New research by mindfulness leader Smiling Mind has found two in five (41%) teachers believe they lack adequate resources and support to teach personal and social capabilities, vital in children’s emotional, social and academic development.
Mindfulness is the psychological process of bringing one's attention to experiences occurring in the present moment, which one can develop through the practice of meditation and through other training.
The practice has been used in schools around the world to improve students' concentration and reduce anxiety, particularly around the time of high-stakes exams.
A recent survey of 500 Australian teachers found that they believe they are insufficiently supported to do this effectively, despite 93% saying it was a high priority for them.
The main reasons listed were a lack of funding (28%), that it was not a priority for their school (27%), or that their school simply doesn’t know where to access resources and support (22%).
However, in the last 12 months, Smiling Mind has seen a 70% increase in the number of teachers accessing their resources – now more than 49,000 educators using the Smiling Mind resources in schools across Australia.
“Almost all teachers surveyed said that student wellbeing and the development of personal and social capabilities was a high priority for them,” Dr Addie Wootten, CEO of Smiling Mind said.
“Many of them understand these capabilities will not only help children academically, but also emotionally and mentally.

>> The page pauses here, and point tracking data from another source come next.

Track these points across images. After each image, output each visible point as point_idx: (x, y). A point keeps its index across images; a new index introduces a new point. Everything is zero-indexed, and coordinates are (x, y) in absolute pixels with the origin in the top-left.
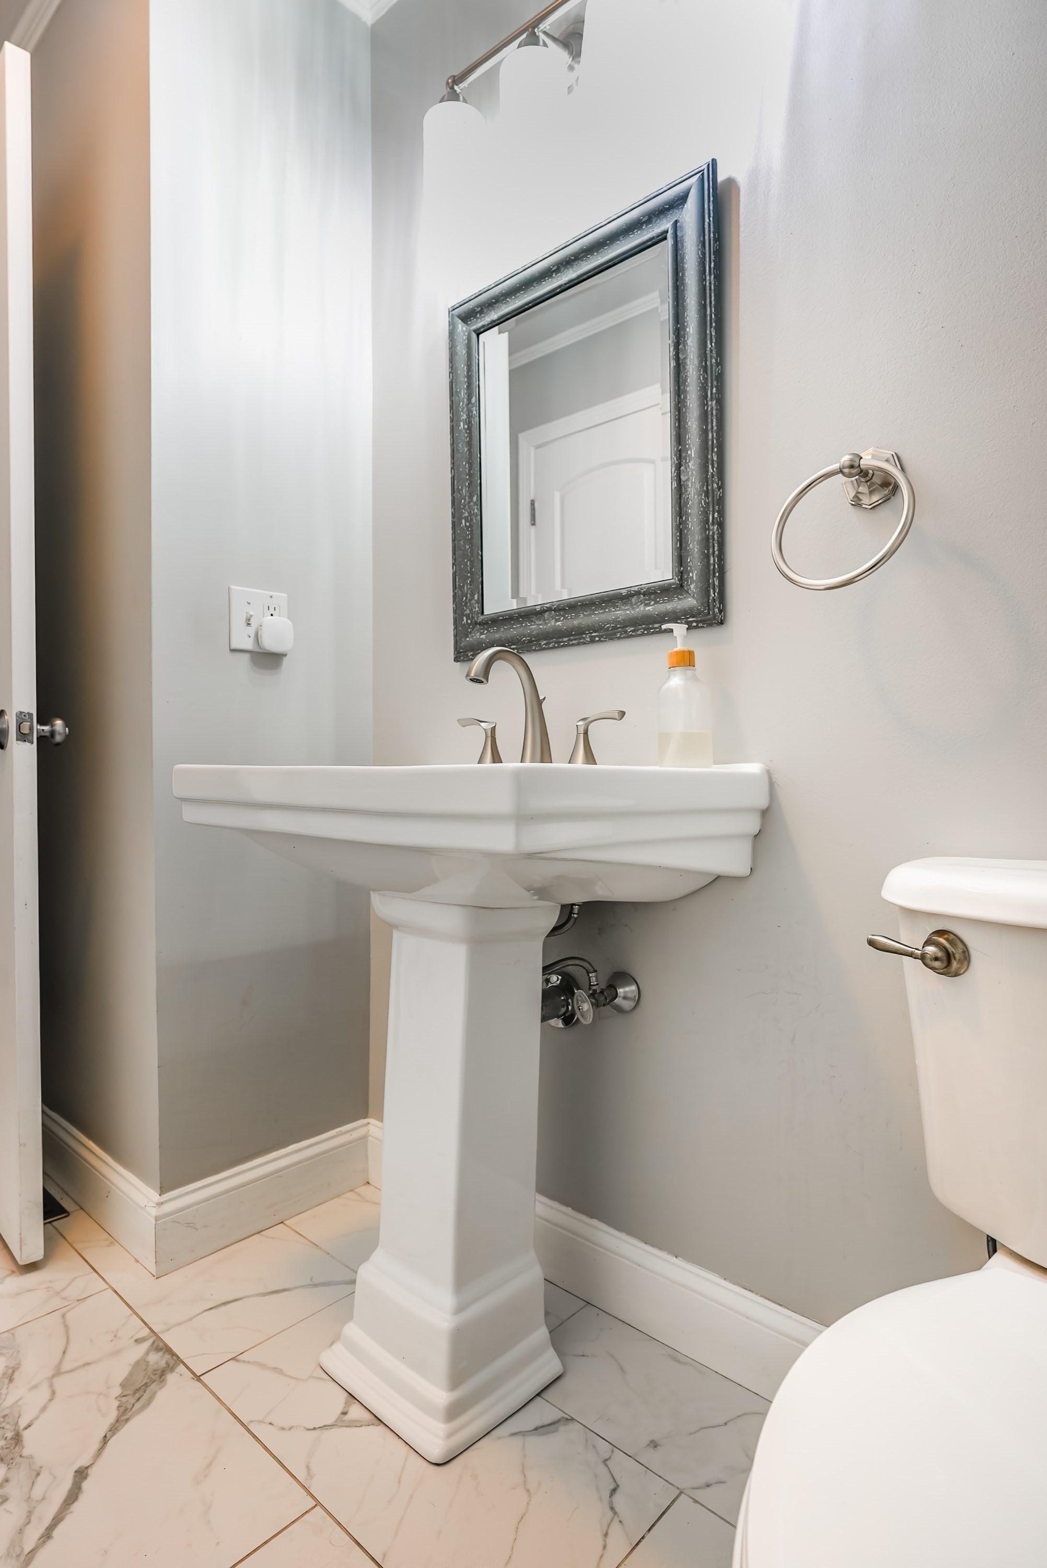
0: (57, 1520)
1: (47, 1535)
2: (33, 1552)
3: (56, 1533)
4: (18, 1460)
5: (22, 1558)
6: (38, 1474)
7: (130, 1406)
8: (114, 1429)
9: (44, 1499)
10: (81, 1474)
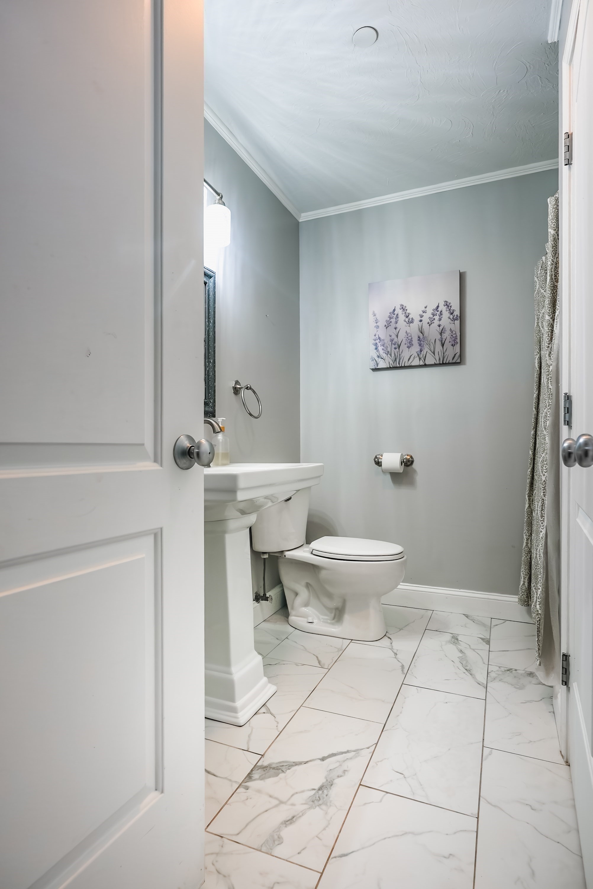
0: (342, 753)
1: (348, 752)
2: (354, 751)
3: (346, 750)
4: (329, 780)
5: (357, 752)
6: (331, 770)
7: (287, 766)
8: (300, 763)
9: (338, 761)
10: (323, 759)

They are critical in ensuring our children can grow up to be happy, healthy and productive adults.”
Dr Wootten said that despite general capabilities playing a significant role in the Australian Curriculum, there hasn’t been much progress in terms of supporting teachers in this area.
“As well as helping develop important social and emotional skills, mindfulness has been proven to support learning – helping to settle and focus students, and develop important cognitive skills such as attention, concentration and memory,” she said.

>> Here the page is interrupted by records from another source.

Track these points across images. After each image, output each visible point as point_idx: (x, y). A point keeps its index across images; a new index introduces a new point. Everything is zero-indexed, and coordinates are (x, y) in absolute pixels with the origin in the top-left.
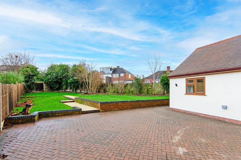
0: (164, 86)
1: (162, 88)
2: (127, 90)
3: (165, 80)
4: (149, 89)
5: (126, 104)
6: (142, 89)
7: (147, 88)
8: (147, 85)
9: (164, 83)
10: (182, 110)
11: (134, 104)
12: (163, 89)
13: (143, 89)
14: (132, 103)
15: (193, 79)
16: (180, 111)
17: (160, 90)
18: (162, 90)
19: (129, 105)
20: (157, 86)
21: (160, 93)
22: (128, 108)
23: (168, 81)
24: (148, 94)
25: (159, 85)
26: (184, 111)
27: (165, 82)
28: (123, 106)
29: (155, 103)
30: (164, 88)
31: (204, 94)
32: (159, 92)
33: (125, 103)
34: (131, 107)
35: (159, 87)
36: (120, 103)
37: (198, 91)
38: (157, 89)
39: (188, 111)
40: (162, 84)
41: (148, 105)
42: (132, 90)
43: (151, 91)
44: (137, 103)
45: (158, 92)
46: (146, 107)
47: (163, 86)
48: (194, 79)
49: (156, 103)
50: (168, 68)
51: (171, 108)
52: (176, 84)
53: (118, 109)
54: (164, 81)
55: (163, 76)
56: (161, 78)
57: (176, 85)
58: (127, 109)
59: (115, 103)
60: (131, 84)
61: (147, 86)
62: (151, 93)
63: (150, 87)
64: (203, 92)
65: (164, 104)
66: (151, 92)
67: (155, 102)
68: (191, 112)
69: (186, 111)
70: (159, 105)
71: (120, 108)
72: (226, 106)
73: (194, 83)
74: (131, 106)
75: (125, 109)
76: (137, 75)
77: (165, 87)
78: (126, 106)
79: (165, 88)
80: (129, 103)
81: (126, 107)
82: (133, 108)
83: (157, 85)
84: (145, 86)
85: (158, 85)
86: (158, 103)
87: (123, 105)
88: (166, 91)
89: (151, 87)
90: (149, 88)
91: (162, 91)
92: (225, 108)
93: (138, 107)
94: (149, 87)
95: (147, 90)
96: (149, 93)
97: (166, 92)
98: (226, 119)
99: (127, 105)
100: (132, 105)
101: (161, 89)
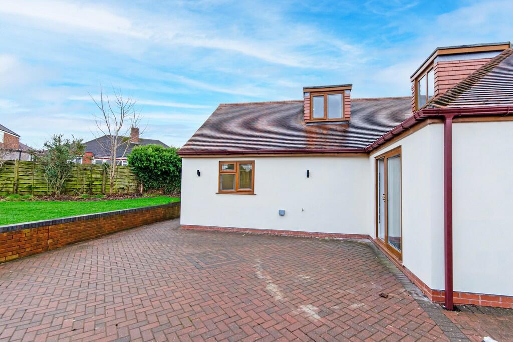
0: (137, 173)
1: (134, 180)
2: (9, 182)
3: (144, 159)
4: (93, 182)
5: (52, 230)
6: (72, 181)
7: (88, 178)
8: (88, 170)
9: (137, 167)
10: (210, 227)
11: (82, 228)
12: (136, 182)
13: (74, 179)
14: (73, 227)
15: (233, 163)
16: (206, 230)
17: (126, 184)
18: (133, 184)
19: (64, 231)
20: (119, 174)
21: (126, 191)
22: (58, 246)
23: (149, 163)
24: (92, 194)
25: (125, 171)
26: (214, 228)
27: (143, 164)
28: (38, 239)
29: (139, 217)
30: (138, 180)
31: (252, 193)
32: (123, 188)
33: (50, 227)
34: (69, 240)
35: (124, 177)
36: (27, 231)
37: (241, 186)
38: (118, 180)
39: (223, 228)
40: (133, 168)
41: (121, 225)
42: (31, 182)
43: (100, 187)
44: (93, 224)
45: (121, 188)
46: (117, 232)
47: (134, 173)
48: (235, 164)
49: (141, 218)
50: (135, 131)
51: (184, 226)
52: (198, 171)
53: (17, 256)
54: (141, 161)
55: (136, 150)
56: (131, 155)
57: (199, 174)
58: (56, 249)
59: (5, 234)
60: (29, 163)
61: (88, 172)
62: (101, 191)
63: (99, 176)
64: (250, 187)
65: (158, 217)
66: (102, 189)
67: (138, 214)
68: (227, 229)
69: (218, 228)
70: (147, 223)
71: (27, 250)
72: (284, 211)
73: (234, 171)
74: (71, 234)
75: (46, 249)
76: (59, 137)
77: (140, 176)
78: (52, 238)
79: (142, 179)
80: (62, 226)
81: (50, 241)
82: (78, 241)
83: (119, 170)
84: (84, 172)
85: (122, 170)
86: (145, 218)
87: (41, 235)
88: (144, 186)
89: (102, 174)
90: (96, 178)
91: (133, 187)
92: (282, 214)
93: (94, 236)
94: (94, 176)
95: (88, 183)
96: (94, 190)
97: (141, 189)
98: (283, 232)
99: (58, 233)
100: (74, 231)
101: (130, 181)
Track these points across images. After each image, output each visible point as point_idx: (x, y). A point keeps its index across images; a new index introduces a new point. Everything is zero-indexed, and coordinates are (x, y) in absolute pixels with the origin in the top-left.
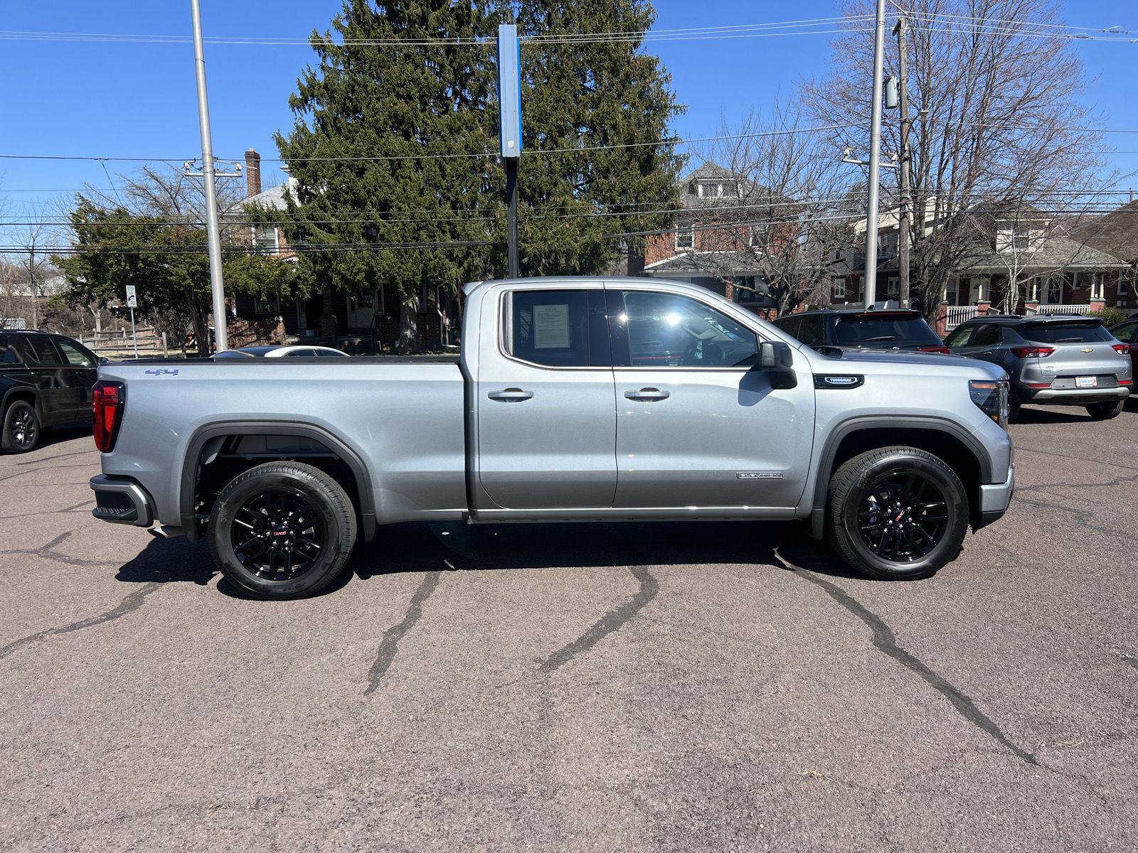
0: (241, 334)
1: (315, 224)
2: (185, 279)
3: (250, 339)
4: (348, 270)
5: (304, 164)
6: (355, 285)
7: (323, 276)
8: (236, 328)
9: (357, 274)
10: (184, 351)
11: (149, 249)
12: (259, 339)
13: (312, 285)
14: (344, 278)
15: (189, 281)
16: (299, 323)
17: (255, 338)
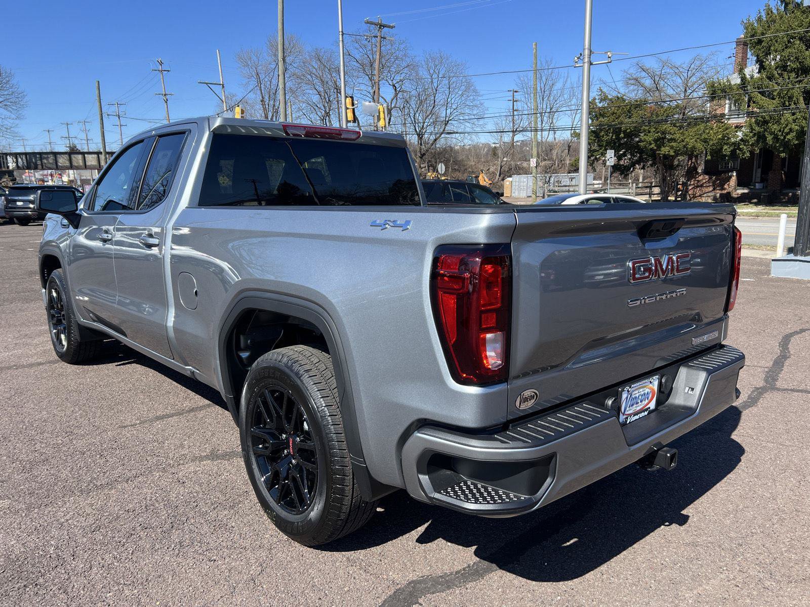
0: (702, 186)
1: (760, 92)
2: (651, 144)
3: (707, 190)
4: (780, 131)
5: (760, 42)
6: (786, 145)
7: (761, 137)
8: (698, 181)
9: (788, 134)
10: (650, 197)
11: (627, 123)
12: (714, 189)
13: (752, 145)
14: (776, 138)
15: (653, 146)
16: (754, 177)
17: (711, 189)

Tip Kennedy, principal at Richmond West Primary School agreed with this sentiment.
“Supporting student wellbeing is one of the most important parts of our work as teachers but with conflicting school priorities it is often under resourced and not given the time needed,” Kennedy said.
“Our challenge in schools is to do this well.”
Kennedy said the mindfulness curriculum supports teachers to implement an evidence-based approach to student wellbeing.
“I have seen the positive impact that mindfulness has had on both primary and secondary students I have worked with,” Kennedy said.
“This resource should be made available to all teachers looking to improve student wellbeing.”
Dr Wootten said the Smiling Mind schools program is an important part of the organisation’s strategy to reach five million young people by 2021.
“So far we have reached 1.225 million young people and 49,000 educators, and we hope to reach many more as we develop our new blended online learning program,” she said.